* **Problem description**
Copy every line of the records below, character for character, without altering anything.

------------------------

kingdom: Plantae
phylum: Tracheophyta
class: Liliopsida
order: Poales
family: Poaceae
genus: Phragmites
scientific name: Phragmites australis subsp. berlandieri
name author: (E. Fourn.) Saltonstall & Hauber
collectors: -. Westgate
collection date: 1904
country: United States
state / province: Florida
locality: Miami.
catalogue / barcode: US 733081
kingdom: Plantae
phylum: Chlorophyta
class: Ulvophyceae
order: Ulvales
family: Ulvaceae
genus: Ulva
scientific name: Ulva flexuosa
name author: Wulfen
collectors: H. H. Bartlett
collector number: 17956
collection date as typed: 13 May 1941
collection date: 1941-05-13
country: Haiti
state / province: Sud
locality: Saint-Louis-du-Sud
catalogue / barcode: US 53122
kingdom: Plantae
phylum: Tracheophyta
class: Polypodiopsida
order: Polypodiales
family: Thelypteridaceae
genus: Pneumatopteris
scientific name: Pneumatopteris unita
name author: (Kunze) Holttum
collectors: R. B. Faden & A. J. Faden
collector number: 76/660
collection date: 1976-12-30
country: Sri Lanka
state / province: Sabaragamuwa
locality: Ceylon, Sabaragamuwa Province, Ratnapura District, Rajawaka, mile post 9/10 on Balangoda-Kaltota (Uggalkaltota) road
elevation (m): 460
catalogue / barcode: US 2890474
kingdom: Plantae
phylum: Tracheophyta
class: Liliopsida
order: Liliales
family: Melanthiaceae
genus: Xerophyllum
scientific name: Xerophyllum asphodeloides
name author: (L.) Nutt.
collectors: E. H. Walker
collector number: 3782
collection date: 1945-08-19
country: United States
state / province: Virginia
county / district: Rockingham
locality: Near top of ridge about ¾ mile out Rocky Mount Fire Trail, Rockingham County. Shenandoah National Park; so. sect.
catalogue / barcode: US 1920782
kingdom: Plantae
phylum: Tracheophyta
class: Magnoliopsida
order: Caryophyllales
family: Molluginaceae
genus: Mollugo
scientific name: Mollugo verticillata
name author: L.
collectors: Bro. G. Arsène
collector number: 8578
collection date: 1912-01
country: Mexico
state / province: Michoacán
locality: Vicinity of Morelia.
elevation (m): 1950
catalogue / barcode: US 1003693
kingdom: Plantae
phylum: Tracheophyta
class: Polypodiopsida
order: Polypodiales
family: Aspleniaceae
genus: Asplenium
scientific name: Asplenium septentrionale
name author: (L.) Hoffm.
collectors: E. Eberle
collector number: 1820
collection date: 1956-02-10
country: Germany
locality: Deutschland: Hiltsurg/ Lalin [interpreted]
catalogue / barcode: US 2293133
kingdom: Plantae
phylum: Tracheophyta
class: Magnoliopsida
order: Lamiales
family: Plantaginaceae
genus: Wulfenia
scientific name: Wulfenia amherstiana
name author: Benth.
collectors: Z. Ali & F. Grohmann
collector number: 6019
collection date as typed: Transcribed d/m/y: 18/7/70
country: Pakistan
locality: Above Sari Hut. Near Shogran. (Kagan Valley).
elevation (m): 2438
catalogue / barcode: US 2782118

------------------------

* **Task answer**
kingdom: Plantae
phylum: Tracheophyta
class: Liliopsida
order: Poales
family: Poaceae
genus: Phragmites
scientific name: Phragmites australis subsp. berlandieri
name author: (E. Fourn.) Saltonstall & Hauber
collectors: -. Westgate
collection date: 1904
country: United States
state / province: Florida
locality: Miami.
catalogue / barcode: US 733081
kingdom: Plantae
phylum: Chlorophyta
class: Ulvophyceae
order: Ulvales
family: Ulvaceae
genus: Ulva
scientific name: Ulva flexuosa
name author: Wulfen
collectors: H. H. Bartlett
collector number: 17956
collection date as typed: 13 May 1941
collection date: 1941-05-13
country: Haiti
state / province: Sud
locality: Saint-Louis-du-Sud
catalogue / barcode: US 53122
kingdom: Plantae
phylum: Tracheophyta
class: Polypodiopsida
order: Polypodiales
family: Thelypteridaceae
genus: Pneumatopteris
scientific name: Pneumatopteris unita
name author: (Kunze) Holttum
collectors: R. B. Faden & A. J. Faden
collector number: 76/660
collection date: 1976-12-30
country: Sri Lanka
state / province: Sabaragamuwa
locality: Ceylon, Sabaragamuwa Province, Ratnapura District, Rajawaka, mile post 9/10 on Balangoda-Kaltota (Uggalkaltota) road
elevation (m): 460
catalogue / barcode: US 2890474
kingdom: Plantae
phylum: Tracheophyta
class: Liliopsida
order: Liliales
family: Melanthiaceae
genus: Xerophyllum
scientific name: Xerophyllum asphodeloides
name author: (L.) Nutt.
collectors: E. H. Walker
collector number: 3782
collection date: 1945-08-19
country: United States
state / province: Virginia
county / district: Rockingham
locality: Near top of ridge about ¾ mile out Rocky Mount Fire Trail, Rockingham County. Shenandoah National Park; so. sect.
catalogue / barcode: US 1920782
kingdom: Plantae
phylum: Tracheophyta
class: Magnoliopsida
order: Caryophyllales
family: Molluginaceae
genus: Mollugo
scientific name: Mollugo verticillata
name author: L.
collectors: Bro. G. Arsène
collector number: 8578
collection date: 1912-01
country: Mexico
state / province: Michoacán
locality: Vicinity of Morelia.
elevation (m): 1950
catalogue / barcode: US 1003693
kingdom: Plantae
phylum: Tracheophyta
class: Polypodiopsida
order: Polypodiales
family: Aspleniaceae
genus: Asplenium
scientific name: Asplenium septentrionale
name author: (L.) Hoffm.
collectors: E. Eberle
collector number: 1820
collection date: 1956-02-10
country: Germany
locality: Deutschland: Hiltsurg/ Lalin [interpreted]
catalogue / barcode: US 2293133
kingdom: Plantae
phylum: Tracheophyta
class: Magnoliopsida
order: Lamiales
family: Plantaginaceae
genus: Wulfenia
scientific name: Wulfenia amherstiana
name author: Benth.
collectors: Z. Ali & F. Grohmann
collector number: 6019
collection date as typed: Transcribed d/m/y: 18/7/70
country: Pakistan
locality: Above Sari Hut. Near Shogran. (Kagan Valley).
elevation (m): 2438
catalogue / barcode: US 2782118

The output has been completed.